Mahjong (Ma jiang) (1996) de Edward Yang
Voilà une œuvre de Yang un brin déroutante qui, à défaut de suivre une ligne scénaristique claire, décide d'exploser les points de vue ; on suit en particulier le gang d'un certain Red Fish, nerveux et fort en gueule, et dont les acolytes ont chacun leurs petites caractéristiques : le gentleman un peu nonchalant Luen-Luen, le dragueur tout terrain Hong Kong ou encore le petit mecton chauve un rien frustré qui s'amuse à jouer les devins. On suivra, dans ce Taipei de la fin des années 90, les différentes trajectoires de ces individus qui tentent tant bien que mal de trouver leur dû... Différents personnages secondaires navigotent autour d'eux, des Occidentaux pour la plupart : une ancienne strip-teaseuse qui dirige dorénavant une boîte, un grand échalas anglais qui fait du business et une petite Française (Virginie Ledoyen, what a surprise !, je ne m'attendais absolument pas à la voir débarquer chez Yang) qui est venue au départ rejoindre ce grand con d'Anglais infidèle et qui va avoir de multiples mésaventures (douche froide amoureuse, kidnapping, multiples chevaliers servants...). Alors oui, on a l'impression que cela part un peu dans tous les sens mais au final on obtient un portrait plutôt cohérent de tous ces personnages qui vont aller de mal en pis ou qui trouveront, au bout, leur petite part de douceur brute.

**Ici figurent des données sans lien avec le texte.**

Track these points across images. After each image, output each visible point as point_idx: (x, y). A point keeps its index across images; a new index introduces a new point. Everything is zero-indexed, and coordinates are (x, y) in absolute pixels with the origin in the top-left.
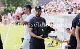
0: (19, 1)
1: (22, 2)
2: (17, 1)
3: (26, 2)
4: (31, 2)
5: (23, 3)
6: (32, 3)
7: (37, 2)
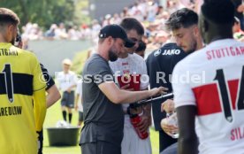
0: (29, 2)
1: (38, 5)
2: (21, 3)
3: (52, 7)
4: (68, 5)
5: (40, 9)
6: (73, 11)
7: (93, 7)
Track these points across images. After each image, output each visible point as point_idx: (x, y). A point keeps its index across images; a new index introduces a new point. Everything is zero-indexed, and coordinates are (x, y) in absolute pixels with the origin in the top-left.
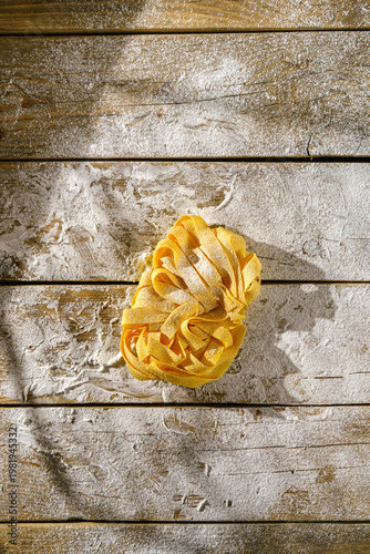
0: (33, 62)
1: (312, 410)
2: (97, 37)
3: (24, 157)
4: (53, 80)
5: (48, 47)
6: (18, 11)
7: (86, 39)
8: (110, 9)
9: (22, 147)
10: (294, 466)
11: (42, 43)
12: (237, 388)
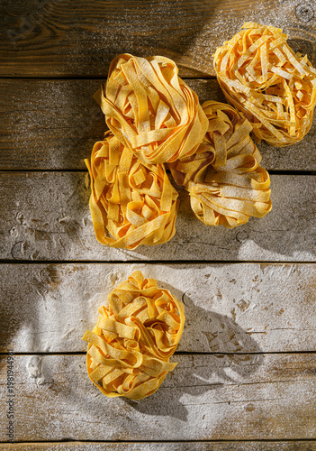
0: (39, 98)
1: (243, 357)
2: (86, 81)
3: (30, 168)
4: (53, 112)
5: (49, 87)
6: (28, 60)
7: (77, 81)
8: (95, 60)
9: (30, 161)
10: (230, 398)
11: (45, 84)
12: (188, 340)
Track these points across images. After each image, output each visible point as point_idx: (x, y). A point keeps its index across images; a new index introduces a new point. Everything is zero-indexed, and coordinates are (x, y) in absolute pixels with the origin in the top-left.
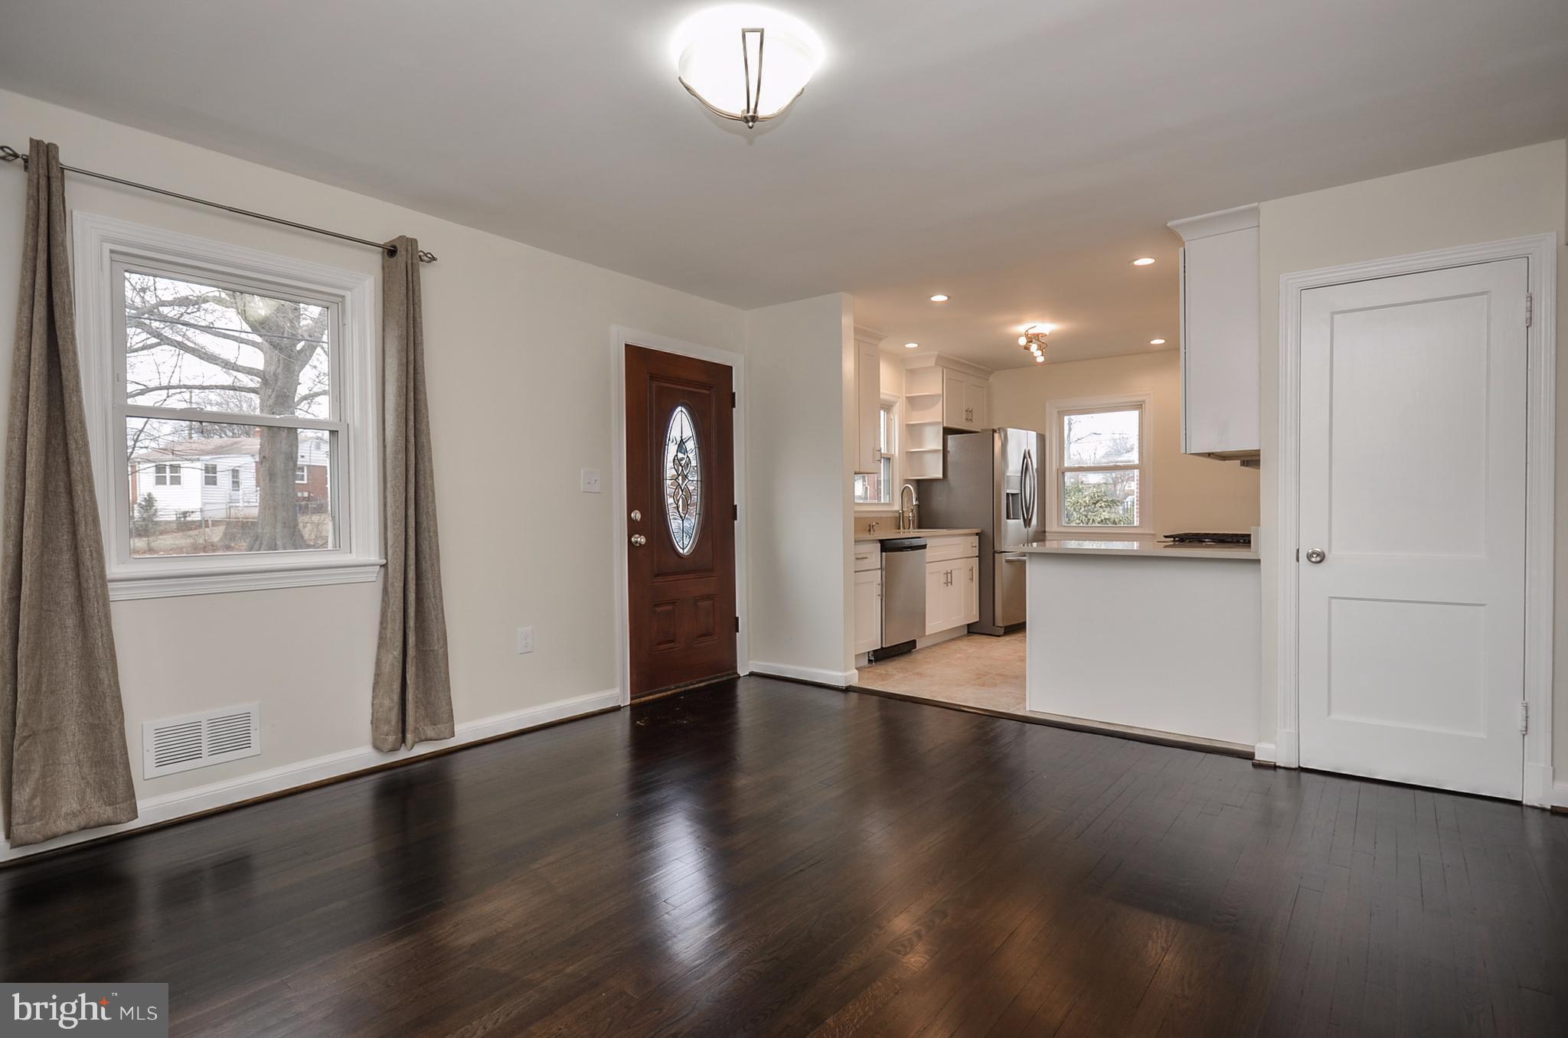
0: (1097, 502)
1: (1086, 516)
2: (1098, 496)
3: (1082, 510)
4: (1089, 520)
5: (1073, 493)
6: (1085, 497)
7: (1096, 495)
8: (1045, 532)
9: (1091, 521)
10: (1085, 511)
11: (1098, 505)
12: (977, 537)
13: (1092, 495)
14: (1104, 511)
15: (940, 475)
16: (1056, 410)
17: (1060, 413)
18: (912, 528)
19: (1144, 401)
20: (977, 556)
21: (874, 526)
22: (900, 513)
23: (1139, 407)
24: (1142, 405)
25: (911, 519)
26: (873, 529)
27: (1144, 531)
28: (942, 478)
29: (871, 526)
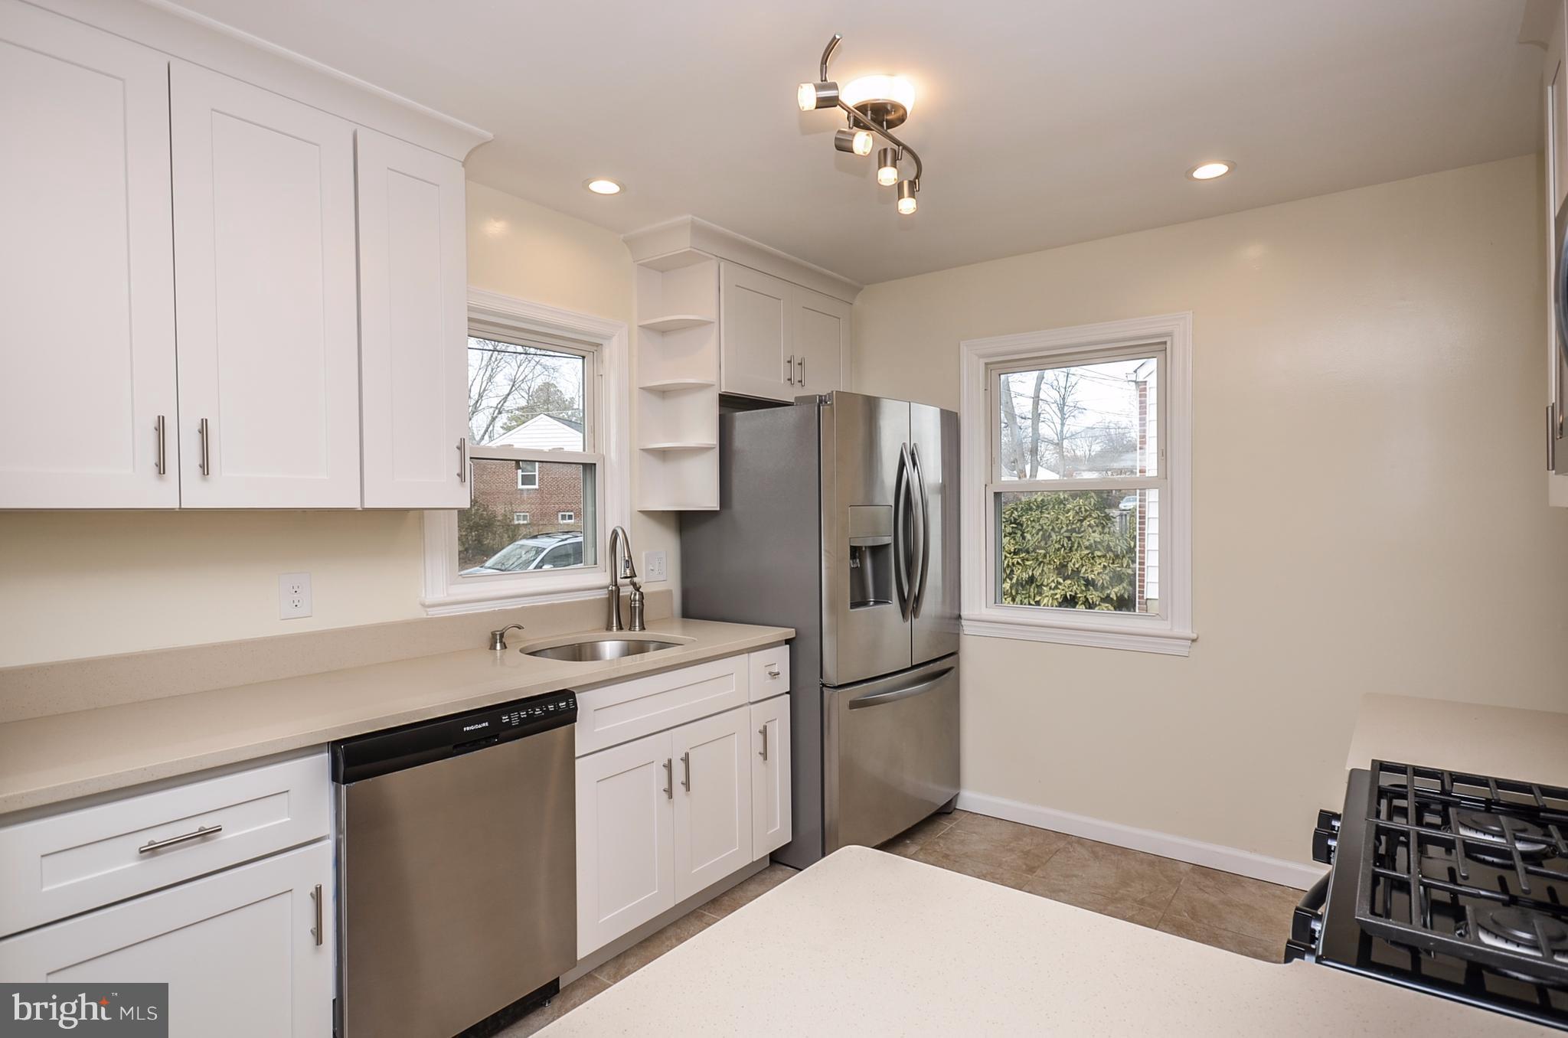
0: (1085, 519)
1: (1069, 538)
2: (1086, 511)
3: (1062, 531)
4: (1073, 543)
5: (1050, 507)
6: (1068, 511)
7: (1083, 509)
8: (960, 617)
9: (1076, 545)
10: (1067, 531)
11: (1086, 523)
12: (788, 646)
13: (1077, 508)
14: (1094, 532)
15: (711, 502)
16: (983, 361)
17: (992, 366)
18: (637, 624)
19: (1170, 335)
20: (787, 693)
21: (502, 636)
22: (612, 590)
23: (1156, 347)
24: (1165, 343)
25: (637, 605)
26: (501, 642)
27: (1171, 629)
28: (718, 509)
29: (494, 634)
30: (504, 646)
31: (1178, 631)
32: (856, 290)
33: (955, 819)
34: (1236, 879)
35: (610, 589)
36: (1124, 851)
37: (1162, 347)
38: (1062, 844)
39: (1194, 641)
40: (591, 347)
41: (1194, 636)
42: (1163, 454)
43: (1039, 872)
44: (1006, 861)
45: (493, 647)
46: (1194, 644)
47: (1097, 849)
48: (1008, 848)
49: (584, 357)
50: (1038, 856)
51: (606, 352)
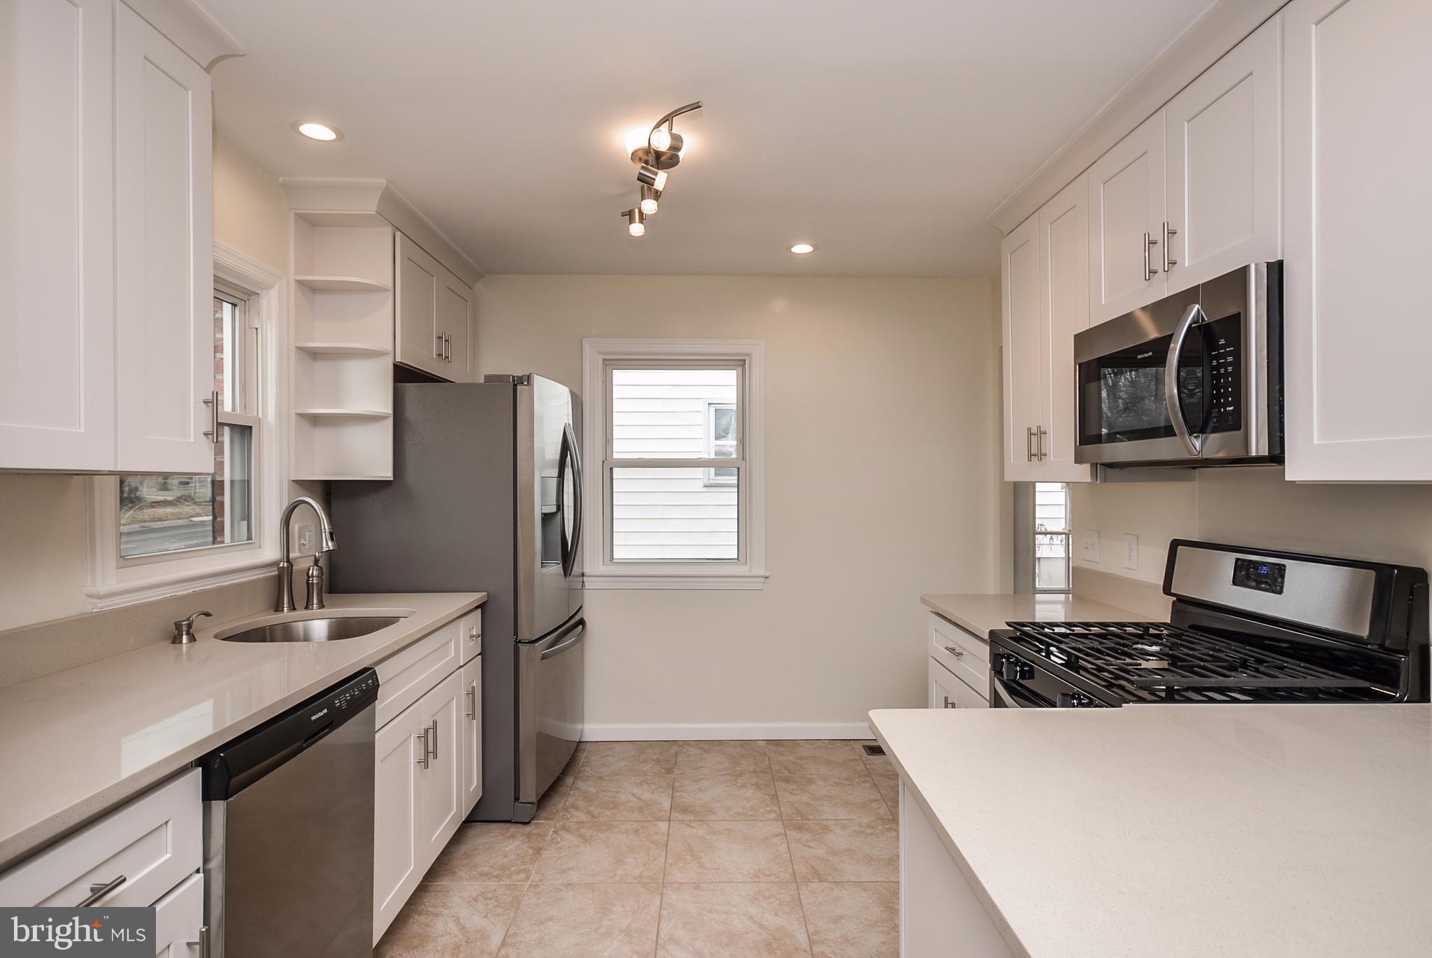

A l'image de Red Fish, les protagonistes de l'histoire ont la tchatche et on assiste à plusieurs joutes verbales rondement menées (en boîte, en plan drague, en plan biz...) entre nos différents personnages. Il est bien sûr question ici d'amour mais sur un petit ton souvent caustique ; si l'on peut trouver le gars Red Fish plutôt gonflé et un brin miso quand il décide de partager sa dernière conquête avec ses potes (la pauvrette est toute éberluée), le retour de bâton féminin aura lieu lorsque la cougar séduite par Luen-Luen appellera ses copines pour qu'elles testent à leur tour ce joli petit morceau. Avec Virginie Ledoyen (sexy girl, si si), on passera de l'amour vache (cet Anglais qui ne sait trop comment la gérer) à l'amour ultra romantique (le timide Luen-Luen, ultra protecteur envers elle, parviendra-t-il à ses fins, à attirer enfin son attention ?). Il est aussi question ici d'arnaques, de plans plus ou moins foireux (le gang qui veut utiliser Ledoyen comme une sorte de "monnaie d'échange" ou qui monte des plans abracadabrants avec ce soi-disant sorcier-devin...) mais également, on est bien chez Yang tout de même, de relation familiale : le gars Red Fish, abandonné par son pater, semble avoir bien du mal à trouver son équilibre... Il finit par le retrouver (le père, pas l'équilibre), et une curieuse relation se noue entre ce père un rien je-m'en-foutiste et ce petit caïd qui a soif de vengeance... Elle se conclura dans une sorte d'apothéose de violence comme si toute la frustration de Red Fish finissait soudainement par lui exploser à la gueule (et à la gueule, surtout, d'un autre protagoniste...). C'est un film d'ambiance, assez déstabilisant dans le fait qu'on ne sait jamais trop où il va nous amener, quelle piste il va suivre, à quel personnage il va s'attacher, mais qui parvient en deux heures à nous faire un portrait assez enlevé et touchant de ces jeunes individus de Taipei pris entre rêve à l'occidentale et petite magouille locale. Pas si mal troussé.